Eight Greeks whose phones were cracked open by Predator spyware want the company that made it to pay. Last week they filed suit in Athens against Intellexa and 13 people tied to the firm, founder Tal Dilian among them, asking for one million euros each. The claim adds up to roughly €8 million, about $1.1 million per person, for the years someone spent reading their lives without permission.
Their lawyer, Zacharias Kesses, said the eight are seeking damages for “the unlawful violation of their private life, the confidentiality of their communications, and their personal data.” Each of them had a device infected between 2020 and 2021, when Predator was slipping into Greek phones with help from inside the state.
Predator does not need its target to tap anything because once it lands, it turns a phone into a live microphone and an open file drawer, handing over messages, photos, passwords, and location to whoever is paying for the feed.
The wider scandal earned the name Predatorgate. Around 87 people were caught up in it, some through old-fashioned state wiretaps, others through Predator infections that sometimes took hold and sometimes only got as far as an attempt.
The targets were not fringe figures. They included Nikos Androulakis, who now leads the opposition PASOK party and ran the third-largest party in the country when his phone was marked. Journalists were on the list. So were military officers, business figures, and Artemis Seaford, an executive at Meta.
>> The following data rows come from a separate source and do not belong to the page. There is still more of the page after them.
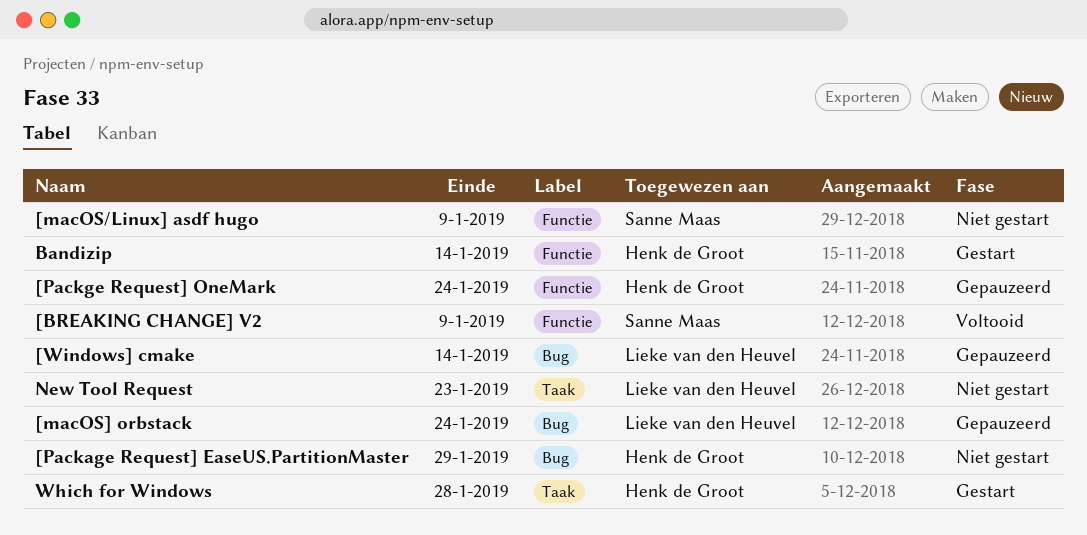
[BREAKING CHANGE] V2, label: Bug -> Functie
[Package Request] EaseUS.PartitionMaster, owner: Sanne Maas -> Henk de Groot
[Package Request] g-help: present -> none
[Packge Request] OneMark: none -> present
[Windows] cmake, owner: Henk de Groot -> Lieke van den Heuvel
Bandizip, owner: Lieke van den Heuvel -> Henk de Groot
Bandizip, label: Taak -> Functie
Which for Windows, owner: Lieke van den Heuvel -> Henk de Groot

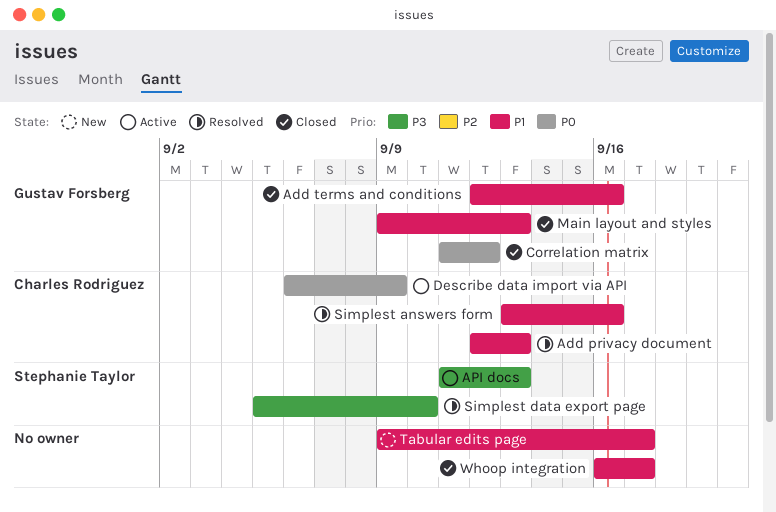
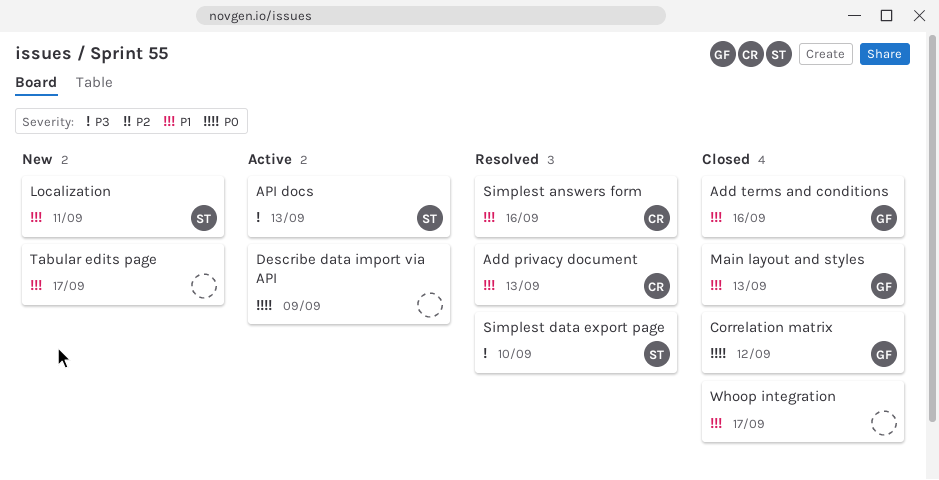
Describe data import via API, owner: Charles Rodriguez -> none
Localization: none -> present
When the story broke in 2022, it cost Greece the head of its EYP intelligence service and the prime minister’s chief of staff, both pushed out as the trail ran toward the government. Predator, sold as a tool for chasing criminals and terrorists, had been turned on a sitting politician, on reporters, and on people whose only offense was standing close to power.
A criminal court reached the makers first. This February, judges in Athens found Dilian and three associates, Sara Hamou, Felix Bitzios, and Yiannis Lavranos, guilty of breaching the confidentiality of telephone communications and illegally accessing information systems. Each drew a sentence of 126 years and eight months, capped at eight years under Greek law and frozen while they appeal.
John Scott-Railton, a senior researcher at the University of Toronto’s Citizen Lab, called the ruling a first. “This is the first time that an executive at a mercenary spy company has been convicted and sentenced to prison,” he said. For an industry that sells silence and deniability as selling points, a courtroom reading out names is the outcome it has spent years and a lot of money avoiding.
The civil case running alongside asks a different question, not whether the surveillance happened but what a stolen private life is worth. All eight plaintiffs are people whose phones tested positive for the spyware, which gives their claim a forensic spine that is hard to wave away. Dilian and his co-defendants plan to appeal the criminal verdict. The damages suit is expected to be heard in April 2027.
Money will not un-see what Predator saw. The messages, locations, contacts, and calls it pulled off those phones are already gone, copied and handed down a chain that ran through private contractors and, the evidence suggests, parts of the Greek state itself. A one-million-euro demand puts a number on a business model that always assumed the bill would never come.